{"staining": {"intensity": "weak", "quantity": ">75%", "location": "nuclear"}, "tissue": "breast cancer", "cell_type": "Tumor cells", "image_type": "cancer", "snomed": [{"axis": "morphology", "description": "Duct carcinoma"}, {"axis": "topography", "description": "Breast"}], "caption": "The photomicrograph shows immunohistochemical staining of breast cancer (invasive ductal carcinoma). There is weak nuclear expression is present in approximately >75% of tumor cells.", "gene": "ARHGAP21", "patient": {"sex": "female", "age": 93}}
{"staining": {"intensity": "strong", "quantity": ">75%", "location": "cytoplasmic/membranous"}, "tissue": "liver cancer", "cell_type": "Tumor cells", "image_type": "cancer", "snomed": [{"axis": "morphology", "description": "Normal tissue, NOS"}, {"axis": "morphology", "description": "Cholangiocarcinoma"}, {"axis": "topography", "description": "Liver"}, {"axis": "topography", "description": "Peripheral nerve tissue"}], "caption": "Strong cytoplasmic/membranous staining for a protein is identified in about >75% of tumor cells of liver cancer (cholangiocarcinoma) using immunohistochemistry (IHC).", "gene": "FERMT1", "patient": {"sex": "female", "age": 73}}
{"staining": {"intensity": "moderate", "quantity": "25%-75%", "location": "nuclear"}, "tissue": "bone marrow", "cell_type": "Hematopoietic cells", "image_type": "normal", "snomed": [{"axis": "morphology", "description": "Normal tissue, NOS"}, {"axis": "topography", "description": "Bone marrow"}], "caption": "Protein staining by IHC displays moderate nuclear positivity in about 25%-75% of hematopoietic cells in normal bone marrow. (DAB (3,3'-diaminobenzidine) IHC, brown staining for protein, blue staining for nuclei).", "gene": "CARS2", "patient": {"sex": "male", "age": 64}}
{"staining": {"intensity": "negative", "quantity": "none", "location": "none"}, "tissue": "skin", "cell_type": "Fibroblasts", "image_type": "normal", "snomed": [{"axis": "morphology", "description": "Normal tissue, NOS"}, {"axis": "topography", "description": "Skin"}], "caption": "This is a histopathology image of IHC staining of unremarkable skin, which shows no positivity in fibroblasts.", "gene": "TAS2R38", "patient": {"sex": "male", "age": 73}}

=-=-=

• Work instruction:
Set down the material exactly, keeping every line.

• Answer box:
{"staining": {"intensity": "weak", "quantity": ">75%", "location": "nuclear"}, "tissue": "breast cancer", "cell_type": "Tumor cells", "image_type": "cancer", "snomed": [{"axis": "morphology", "description": "Duct carcinoma"}, {"axis": "topography", "description": "Breast"}], "caption": "The photomicrograph shows immunohistochemical staining of breast cancer (invasive ductal carcinoma). There is weak nuclear expression is present in approximately >75% of tumor cells.", "gene": "ARHGAP21", "patient": {"sex": "female", "age": 93}}
{"staining": {"intensity": "strong", "quantity": ">75%", "location": "cytoplasmic/membranous"}, "tissue": "liver cancer", "cell_type": "Tumor cells", "image_type": "cancer", "snomed": [{"axis": "morphology", "description": "Normal tissue, NOS"}, {"axis": "morphology", "description": "Cholangiocarcinoma"}, {"axis": "topography", "description": "Liver"}, {"axis": "topography", "description": "Peripheral nerve tissue"}], "caption": "Strong cytoplasmic/membranous staining for a protein is identified in about >75% of tumor cells of liver cancer (cholangiocarcinoma) using immunohistochemistry (IHC).", "gene": "FERMT1", "patient": {"sex": "female", "age": 73}}
{"staining": {"intensity": "moderate", "quantity": "25%-75%", "location": "nuclear"}, "tissue": "bone marrow", "cell_type": "Hematopoietic cells", "image_type": "normal", "snomed": [{"axis": "morphology", "description": "Normal tissue, NOS"}, {"axis": "topography", "description": "Bone marrow"}], "caption": "Protein staining by IHC displays moderate nuclear positivity in about 25%-75% of hematopoietic cells in normal bone marrow. (DAB (3,3'-diaminobenzidine) IHC, brown staining for protein, blue staining for nuclei).", "gene": "CARS2", "patient": {"sex": "male", "age": 64}}
{"staining": {"intensity": "negative", "quantity": "none", "location": "none"}, "tissue": "skin", "cell_type": "Fibroblasts", "image_type": "normal", "snomed": [{"axis": "morphology", "description": "Normal tissue, NOS"}, {"axis": "topography", "description": "Skin"}], "caption": "This is a histopathology image of IHC staining of unremarkable skin, which shows no positivity in fibroblasts.", "gene": "TAS2R38", "patient": {"sex": "male", "age": 73}}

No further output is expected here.